Back to the $60 billion. It's expensive, but it's also not that expensive. SpaceX isn't buying revenue, technology, or a team. It's buying a dream, a dream that a company with the world's most powerful computing power cluster won't be empty - handed in the hottest track.

But whether the dream can come true doesn't depend on how many contracts Elon Musk signs.

The computing power of Colossus 1 can be rented to Anthropic. The GPUs of Colossus 2 can be rented to Google.
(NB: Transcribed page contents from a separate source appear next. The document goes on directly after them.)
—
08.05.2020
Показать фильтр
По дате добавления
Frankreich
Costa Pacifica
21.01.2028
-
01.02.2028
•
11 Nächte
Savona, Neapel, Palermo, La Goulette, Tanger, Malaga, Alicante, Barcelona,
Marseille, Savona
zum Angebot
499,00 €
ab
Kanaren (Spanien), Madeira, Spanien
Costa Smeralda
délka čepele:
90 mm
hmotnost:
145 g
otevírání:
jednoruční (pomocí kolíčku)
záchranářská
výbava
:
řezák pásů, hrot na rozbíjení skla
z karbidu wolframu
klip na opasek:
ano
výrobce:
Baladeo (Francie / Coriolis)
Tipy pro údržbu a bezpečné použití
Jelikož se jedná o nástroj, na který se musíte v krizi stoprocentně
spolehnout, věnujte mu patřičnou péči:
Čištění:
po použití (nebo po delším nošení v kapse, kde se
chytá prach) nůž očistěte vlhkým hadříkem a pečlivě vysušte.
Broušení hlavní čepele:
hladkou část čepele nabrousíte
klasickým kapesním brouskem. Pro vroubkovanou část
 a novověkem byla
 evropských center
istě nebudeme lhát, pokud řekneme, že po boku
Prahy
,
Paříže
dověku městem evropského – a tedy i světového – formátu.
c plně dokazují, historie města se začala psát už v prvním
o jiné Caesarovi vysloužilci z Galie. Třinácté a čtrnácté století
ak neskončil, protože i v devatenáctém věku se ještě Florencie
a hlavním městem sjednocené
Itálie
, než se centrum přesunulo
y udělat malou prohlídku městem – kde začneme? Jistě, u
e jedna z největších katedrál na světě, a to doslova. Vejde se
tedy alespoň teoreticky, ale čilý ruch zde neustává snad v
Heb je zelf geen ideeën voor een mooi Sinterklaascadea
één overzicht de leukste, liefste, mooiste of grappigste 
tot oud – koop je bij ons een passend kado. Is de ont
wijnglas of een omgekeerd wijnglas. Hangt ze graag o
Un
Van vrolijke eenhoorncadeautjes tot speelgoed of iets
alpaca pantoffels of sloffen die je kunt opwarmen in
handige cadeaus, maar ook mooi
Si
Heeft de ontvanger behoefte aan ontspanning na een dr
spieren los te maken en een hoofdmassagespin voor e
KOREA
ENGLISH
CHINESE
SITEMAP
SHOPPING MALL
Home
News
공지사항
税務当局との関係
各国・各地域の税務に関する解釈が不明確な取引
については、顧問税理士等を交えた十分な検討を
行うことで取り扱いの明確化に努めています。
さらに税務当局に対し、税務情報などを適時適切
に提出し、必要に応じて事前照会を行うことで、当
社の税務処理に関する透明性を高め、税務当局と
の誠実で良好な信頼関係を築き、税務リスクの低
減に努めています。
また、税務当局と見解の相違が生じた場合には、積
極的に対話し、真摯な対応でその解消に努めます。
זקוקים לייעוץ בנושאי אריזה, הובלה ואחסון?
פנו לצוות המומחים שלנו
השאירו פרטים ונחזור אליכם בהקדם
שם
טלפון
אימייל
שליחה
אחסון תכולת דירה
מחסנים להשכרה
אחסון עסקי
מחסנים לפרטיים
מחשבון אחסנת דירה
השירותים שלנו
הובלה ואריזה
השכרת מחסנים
No one can pay for developers' habits and choices in the editor.

The $60 billion only buys an entry ticket, that's all.

[Beyond the Page] Words:

The truly terrifying thing about Cursor being sold to Elon Musk is that it makes all AI application companies realize for the first time that they may have no future.

In the past three years, the hottest track in AI startups has been the application layer. There's Cursor for writing code, Lovable for design, and various startups for Agents.

Everyone believed that as long as the product was good enough, the company could grow.

Until Anthropic got involved and Claude Code started to swallow Cursor. Until a star company with $2 billion in ARR chose to be sold.

At that moment, the entire industry suddenly realized that the biggest risk has never been the competitor but the supplier.